§ **Text section**
━━━━━━━━━━━━━━━━━━━━
Works as an amusing time-passer thanks to a likable debut performance by Tom Hanks
"Bachelor Party" is very much like other films of its genre except that it is one of Tom Hanks' very early efforts and, as a result, is more fondly remembered than it probably would be without Hanks.
Yes, before Hanks turned into Forrest Gump and an Oscar-winning heavyweight actor, he desperately starred in a 1984 teen sex comedy not unlike "Porky's," "The Last American Virgin" or "American Pie." "Splash" had been a success by now so the marketers could rely upon his newly-created status to promote "Bachelor Party," and it paid off -- this movie was an unexpected hit when it came out (albeit a small one).
Tom Hanks is a fine actor but I have to say that he had a certain charm about his acting that made many mediocre '80s comedies -- including "Turner and Hooch," "The 'burbs" and of course "Bachelor Party" -- immensely likable despite their flaws.
Yes, this is a crude, lewd, rude movie but it has its fair share of embarrassing moments, laugh-out-loud segments and cheesy (but fun) segments. Good entertainment for a Friday or Saturday night, and a good glimpse at a much younger, thinner, more comedic (and slapstick) Tom Hanks before he got all weepy-eyed and serious on us.
━━━━━━━━━━━━━━━━━━━━
§ **Task item A**
Write out the passage of the Bachelor Party review starting at "Tom Hanks is" and ending at "despite their flaws.", switching "charm" to "charisma".

§ **Material provided**
━━━━━━━━━━━━━━━━━━━━
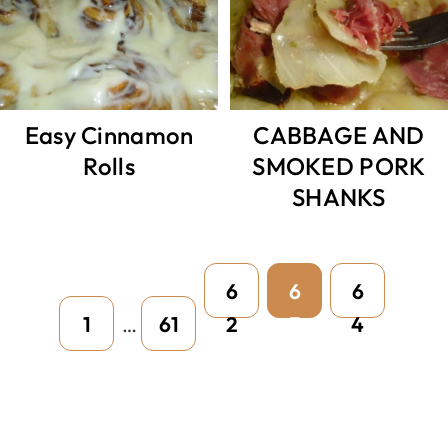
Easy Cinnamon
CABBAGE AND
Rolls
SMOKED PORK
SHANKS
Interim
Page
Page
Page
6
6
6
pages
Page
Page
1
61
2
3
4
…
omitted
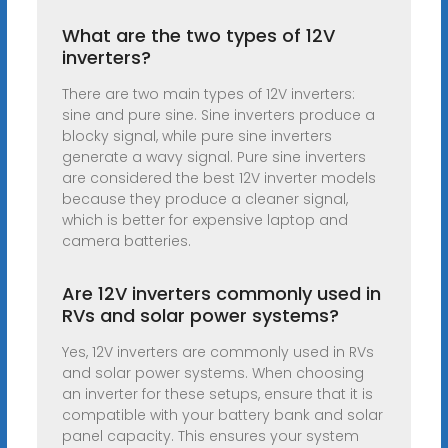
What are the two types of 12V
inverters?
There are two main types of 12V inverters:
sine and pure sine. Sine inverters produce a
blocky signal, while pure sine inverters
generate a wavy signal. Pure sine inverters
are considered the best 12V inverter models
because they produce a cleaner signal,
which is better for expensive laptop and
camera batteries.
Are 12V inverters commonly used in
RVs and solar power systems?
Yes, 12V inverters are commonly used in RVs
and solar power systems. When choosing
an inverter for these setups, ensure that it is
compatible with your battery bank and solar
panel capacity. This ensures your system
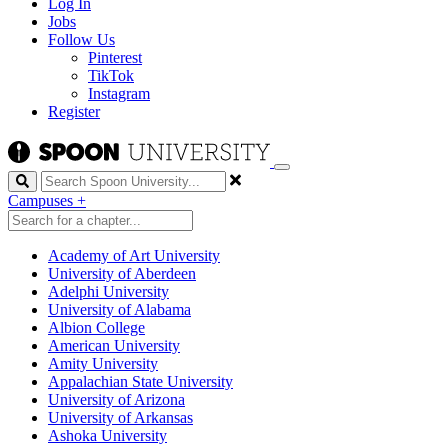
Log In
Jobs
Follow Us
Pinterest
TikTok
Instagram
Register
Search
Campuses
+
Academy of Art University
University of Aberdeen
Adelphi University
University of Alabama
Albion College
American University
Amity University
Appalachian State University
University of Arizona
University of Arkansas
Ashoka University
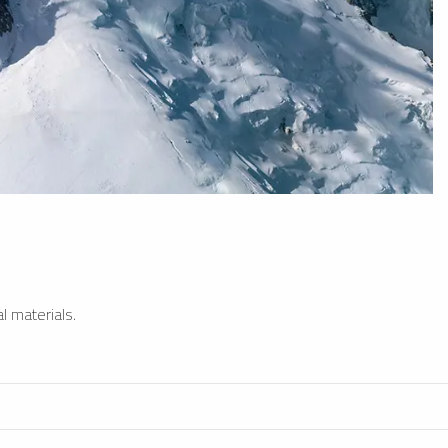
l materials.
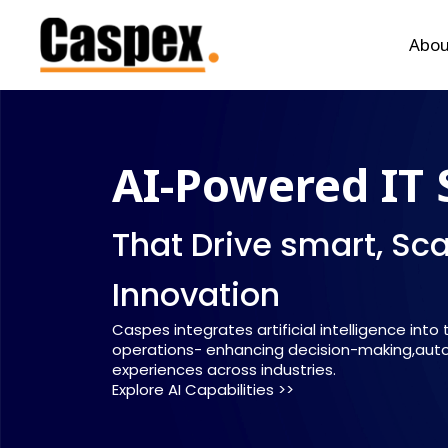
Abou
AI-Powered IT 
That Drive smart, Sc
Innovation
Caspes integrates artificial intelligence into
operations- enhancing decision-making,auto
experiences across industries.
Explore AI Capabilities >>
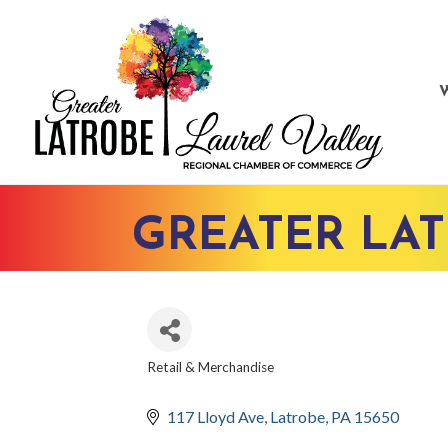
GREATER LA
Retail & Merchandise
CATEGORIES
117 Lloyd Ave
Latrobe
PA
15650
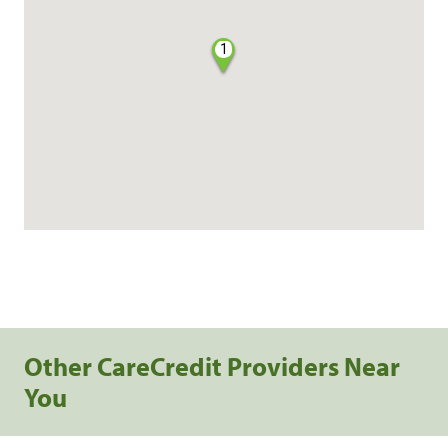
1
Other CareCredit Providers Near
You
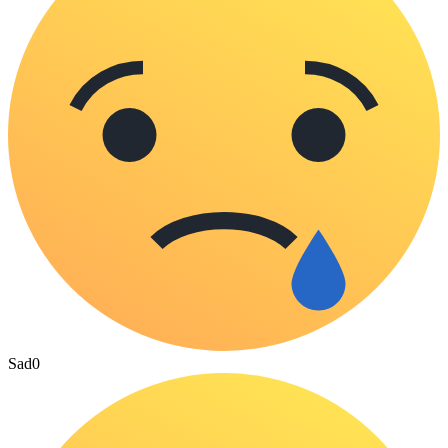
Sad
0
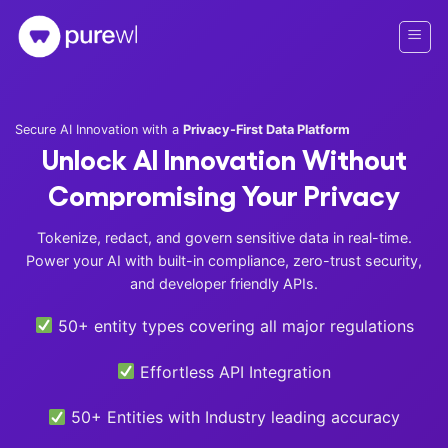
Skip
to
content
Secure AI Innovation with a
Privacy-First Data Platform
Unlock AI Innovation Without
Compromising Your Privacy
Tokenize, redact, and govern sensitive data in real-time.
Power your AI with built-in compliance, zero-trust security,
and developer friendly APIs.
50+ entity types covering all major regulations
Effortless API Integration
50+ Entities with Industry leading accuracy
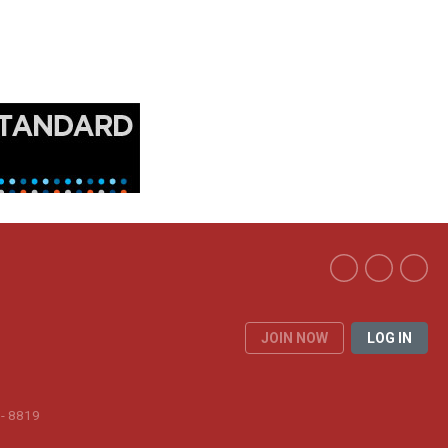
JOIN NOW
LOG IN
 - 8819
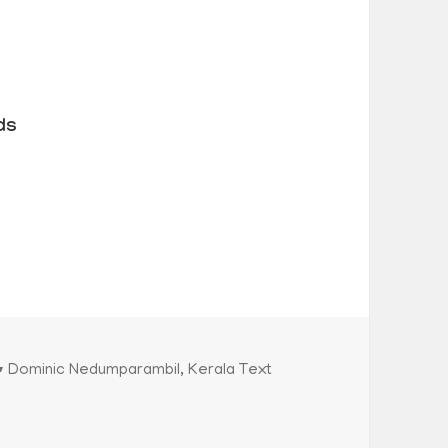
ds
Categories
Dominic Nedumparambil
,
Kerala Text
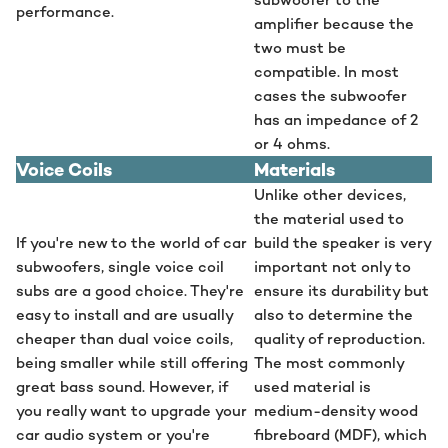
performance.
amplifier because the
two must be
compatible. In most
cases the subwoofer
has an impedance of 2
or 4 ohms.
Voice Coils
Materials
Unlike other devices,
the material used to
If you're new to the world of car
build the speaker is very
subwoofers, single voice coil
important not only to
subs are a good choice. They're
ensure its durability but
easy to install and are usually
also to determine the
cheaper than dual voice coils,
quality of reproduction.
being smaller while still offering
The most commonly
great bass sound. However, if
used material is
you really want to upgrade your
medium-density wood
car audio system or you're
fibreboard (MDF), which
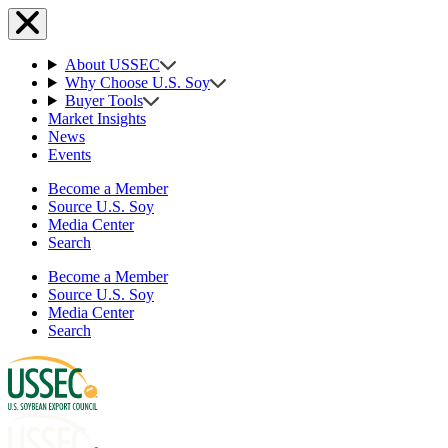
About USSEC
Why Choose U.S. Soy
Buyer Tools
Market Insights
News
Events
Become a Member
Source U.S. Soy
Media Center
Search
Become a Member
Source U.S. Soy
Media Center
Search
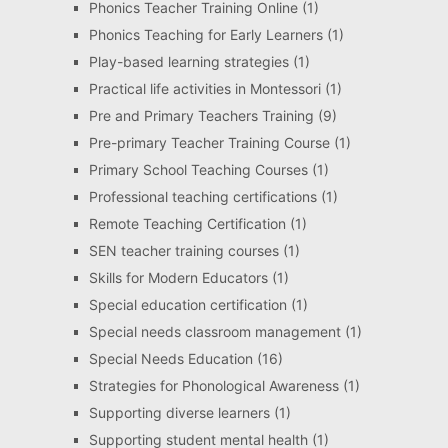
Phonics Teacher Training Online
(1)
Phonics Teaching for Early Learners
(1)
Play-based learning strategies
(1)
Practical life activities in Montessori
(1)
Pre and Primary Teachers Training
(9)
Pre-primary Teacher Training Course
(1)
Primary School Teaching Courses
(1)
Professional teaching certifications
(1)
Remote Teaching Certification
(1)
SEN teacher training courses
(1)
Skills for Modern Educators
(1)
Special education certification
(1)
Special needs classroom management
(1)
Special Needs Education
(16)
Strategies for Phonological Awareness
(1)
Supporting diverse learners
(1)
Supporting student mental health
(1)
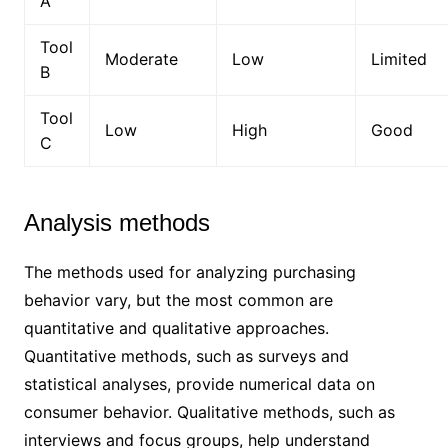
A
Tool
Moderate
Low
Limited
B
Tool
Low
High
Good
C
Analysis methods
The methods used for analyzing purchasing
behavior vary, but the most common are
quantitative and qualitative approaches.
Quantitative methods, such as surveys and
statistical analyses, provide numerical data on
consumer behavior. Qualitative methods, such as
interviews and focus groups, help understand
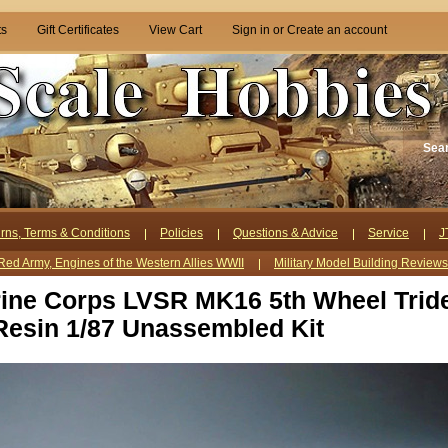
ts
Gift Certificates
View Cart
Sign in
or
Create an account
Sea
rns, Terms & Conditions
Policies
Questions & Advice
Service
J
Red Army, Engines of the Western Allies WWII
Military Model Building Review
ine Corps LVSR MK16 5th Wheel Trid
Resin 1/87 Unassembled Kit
━━━━━━━━━━━━━━━━━━━━
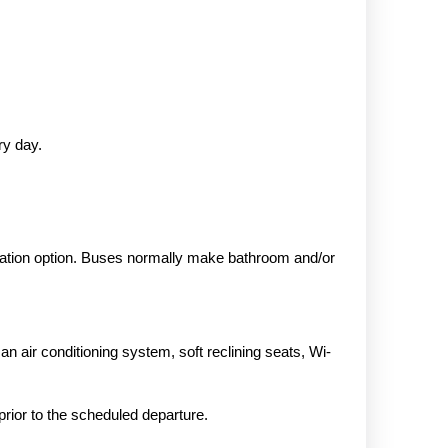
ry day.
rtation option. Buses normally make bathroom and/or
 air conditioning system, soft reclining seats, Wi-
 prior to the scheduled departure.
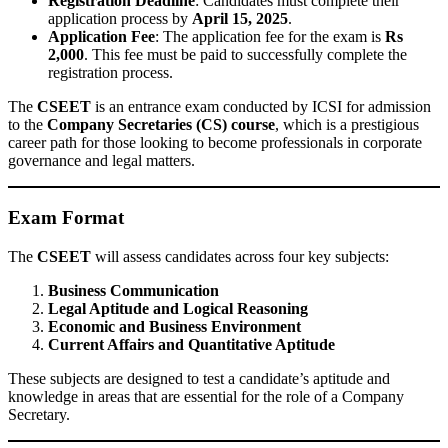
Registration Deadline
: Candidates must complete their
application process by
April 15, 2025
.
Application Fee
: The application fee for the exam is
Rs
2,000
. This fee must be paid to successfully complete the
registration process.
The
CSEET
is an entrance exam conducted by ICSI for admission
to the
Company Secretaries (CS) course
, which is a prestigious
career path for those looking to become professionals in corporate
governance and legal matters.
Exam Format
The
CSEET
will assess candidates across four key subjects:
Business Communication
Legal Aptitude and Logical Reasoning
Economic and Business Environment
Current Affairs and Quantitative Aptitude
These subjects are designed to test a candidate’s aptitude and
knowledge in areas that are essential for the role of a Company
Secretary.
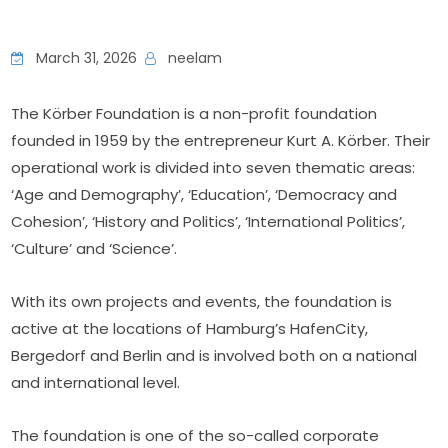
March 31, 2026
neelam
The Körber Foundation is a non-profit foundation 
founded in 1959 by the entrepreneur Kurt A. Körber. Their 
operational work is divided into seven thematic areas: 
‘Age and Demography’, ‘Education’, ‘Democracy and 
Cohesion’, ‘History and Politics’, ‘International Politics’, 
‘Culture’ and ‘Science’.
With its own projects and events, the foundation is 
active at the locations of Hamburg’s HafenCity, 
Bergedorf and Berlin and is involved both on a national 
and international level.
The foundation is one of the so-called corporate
━━━━━━━━━━━━━━━━━━━━
§ **Task item B**
Convert the lines of the rows starting at the line containing "performance." and ending at the line containing "important not only to" into a Markdown table with the columns "No." and "Line". Omit blank lines.

§ **Exercise solution A**
Tom Hanks is a fine actor but I have to say that he had a certain charisma about his acting that made many mediocre '80s comedies -- including "Turner and Hooch," "The 'burbs" and of course "Bachelor Party" -- immensely likable despite their flaws.

§ **Exercise solution B**
| No. | Line |
|---|---|
| 1 | performance. |
| 2 | amplifier because the |
| 3 | two must be |
| 4 | compatible. In most |
| 5 | cases the subwoofer |
| 6 | has an impedance of 2 |
| 7 | or 4 ohms. |
| 8 | Voice Coils |
| 9 | Materials |
| 10 | Unlike other devices, |
| 11 | the material used to |
| 12 | If you're new to the world of car |
| 13 | build the speaker is very |
| 14 | subwoofers, single voice coil |
| 15 | important not only to |